— begin Excerpt provided —
New On DVD: The Blind Side And Oh-So-Classic James Brown
If you're still in the mood for more DVD bliss, this is a good week. The big earner of today's releases is Sandra Bullock's The Blind Side. Based on the true story of homeless 15-year-old Michael Oher, who happens to be a 6'6", 300-pound African-American, and the Touhy family, who happen to be white, who adopt him,
The Blind Side earned Bullock an Oscar for Best Actress for her portrayal of Leigh Anne Touhy, a tough, no-nonsense Memphis mom who takes Oher into her brood and treats him like one of her own, eventually helps him start playing football.
Most reviews mentioned Bullock not only transforming herself physically into the real Touhy but somehow channeling her feisty "can-do" spirit. Tim McGraw plays Touhy's husband, and does a decent job of it, while Quinton Aaron plays Michael Oher and does a good job playing a hulking giant who is nearly silent who slowly blossoms into an hulking giant who mumbles from time to time -- oh, and who flattens any opposing player on the football field.
— end Excerpt provided —
— begin Data records —
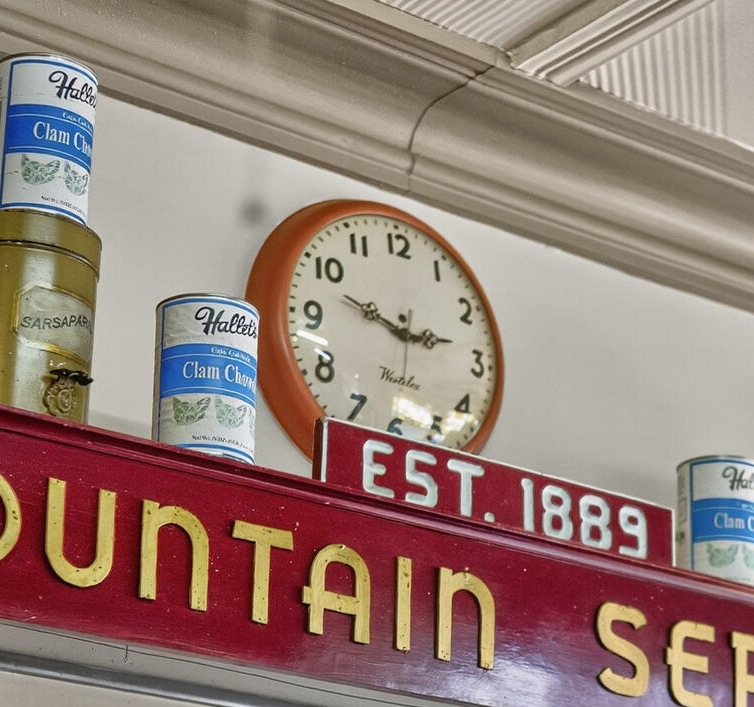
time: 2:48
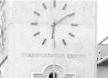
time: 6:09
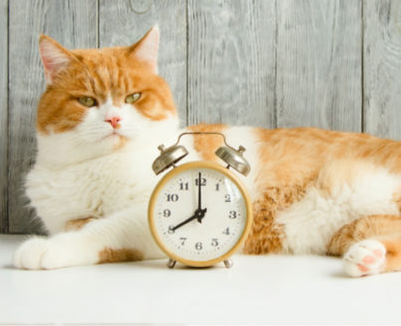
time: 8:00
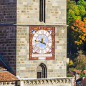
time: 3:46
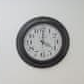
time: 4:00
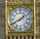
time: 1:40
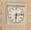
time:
— end Data records —
— begin Data records —
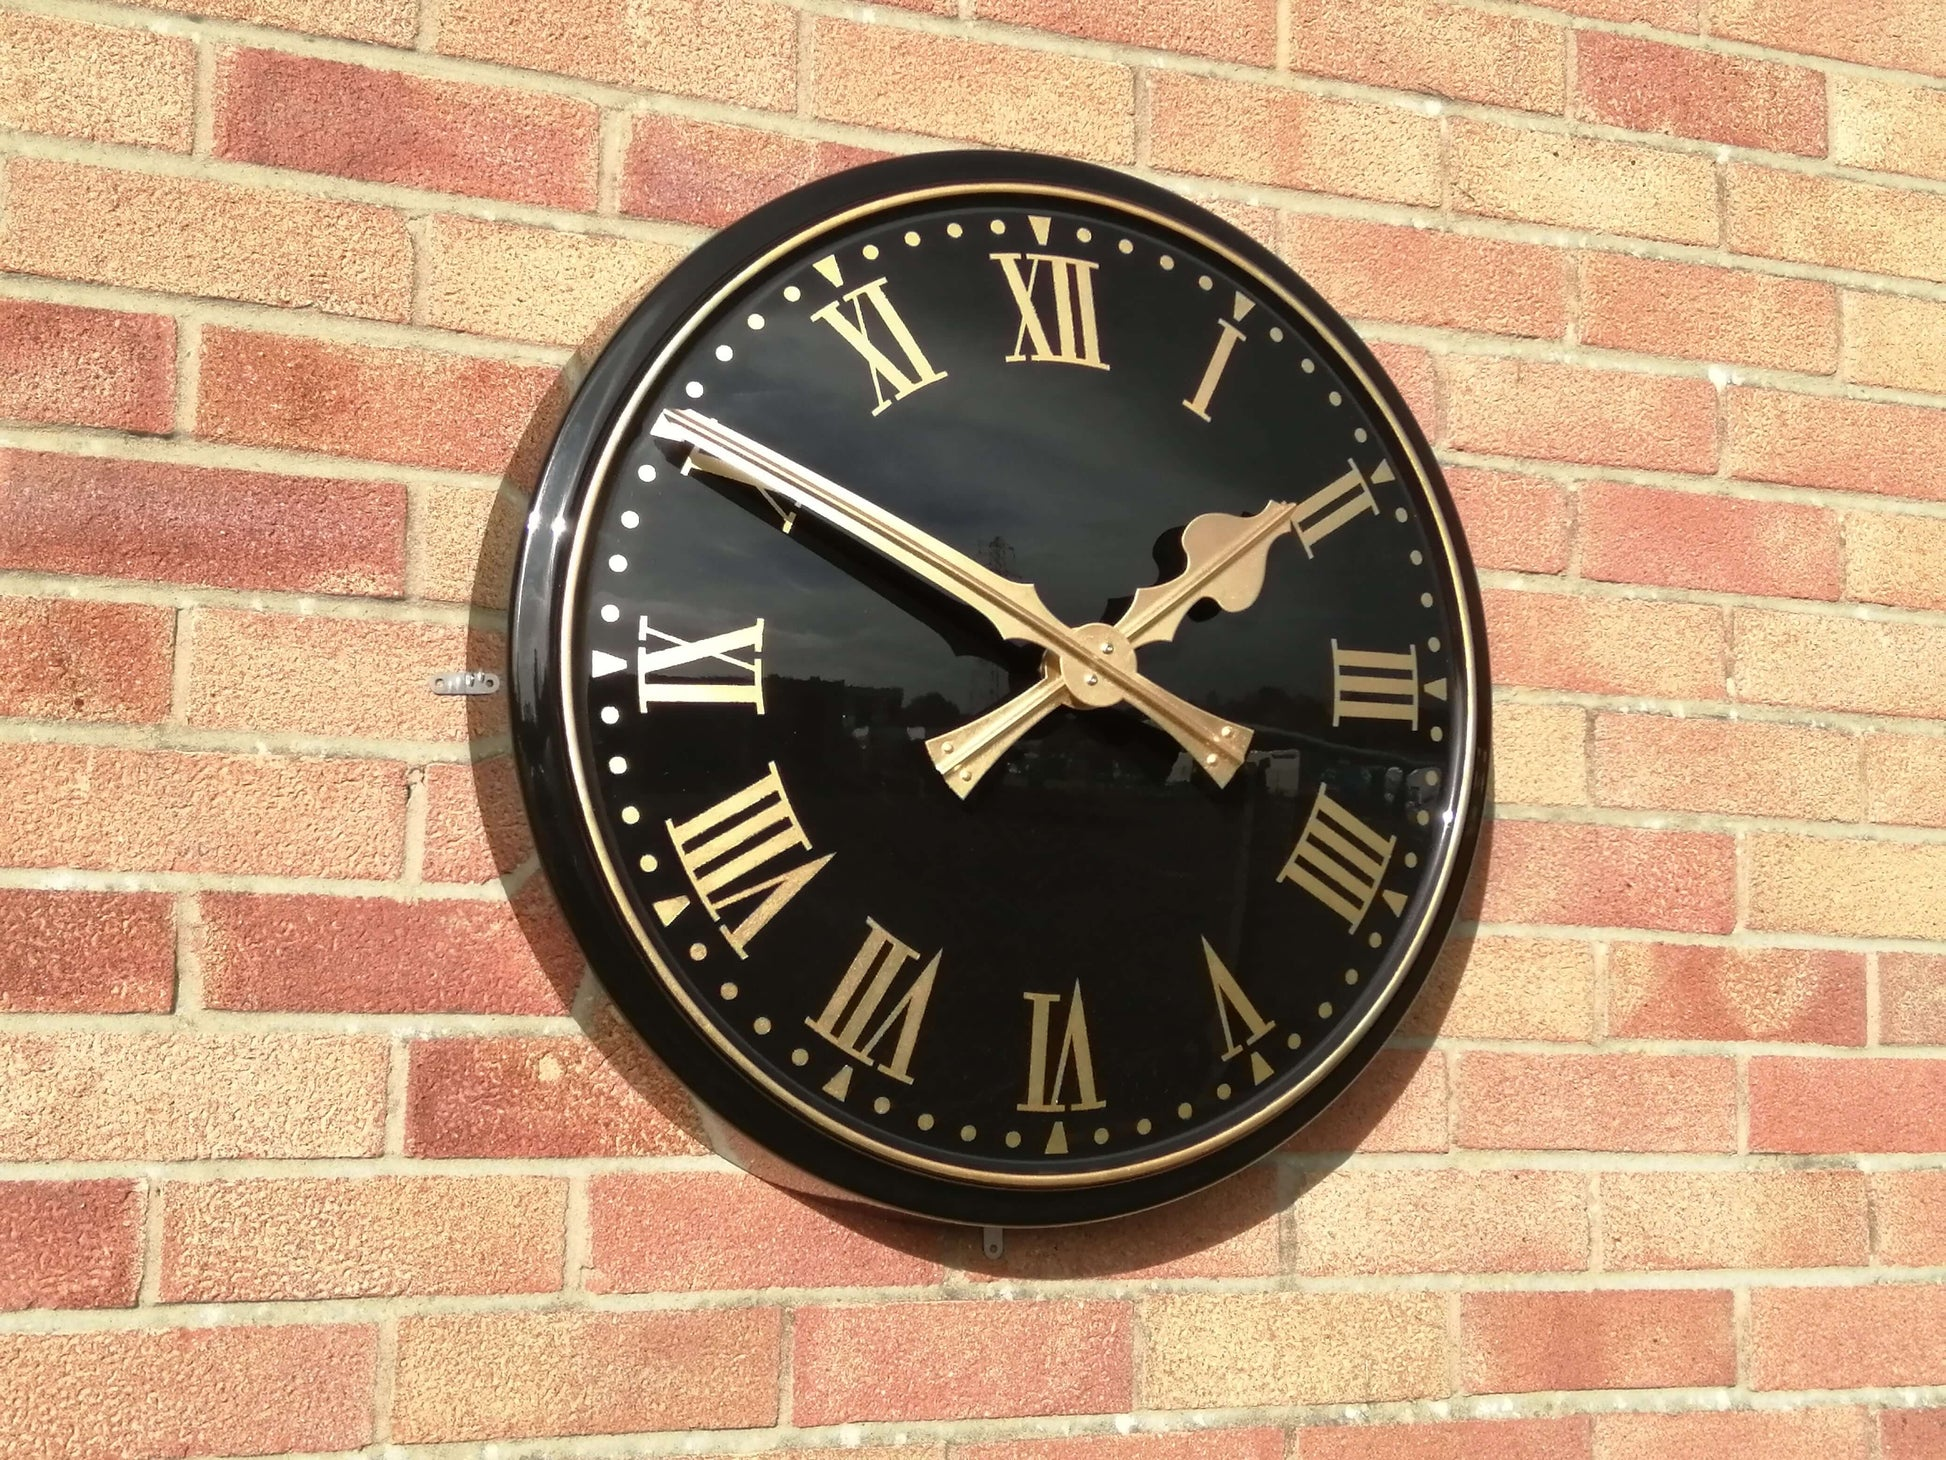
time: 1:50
— end Data records —
Stated problem: Write out the complete article about The Blind Side on DVD word for word.

Full solution:
New On DVD: The Blind Side And Oh-So-Classic James Brown
If you're still in the mood for more DVD bliss, this is a good week. The big earner of today's releases is Sandra Bullock's The Blind Side. Based on the true story of homeless 15-year-old Michael Oher, who happens to be a 6'6", 300-pound African-American, and the Touhy family, who happen to be white, who adopt him,
The Blind Side earned Bullock an Oscar for Best Actress for her portrayal of Leigh Anne Touhy, a tough, no-nonsense Memphis mom who takes Oher into her brood and treats him like one of her own, eventually helps him start playing football.
Most reviews mentioned Bullock not only transforming herself physically into the real Touhy but somehow channeling her feisty "can-do" spirit. Tim McGraw plays Touhy's husband, and does a decent job of it, while Quinton Aaron plays Michael Oher and does a good job playing a hulking giant who is nearly silent who slowly blossoms into an hulking giant who mumbles from time to time -- oh, and who flattens any opposing player on the football field.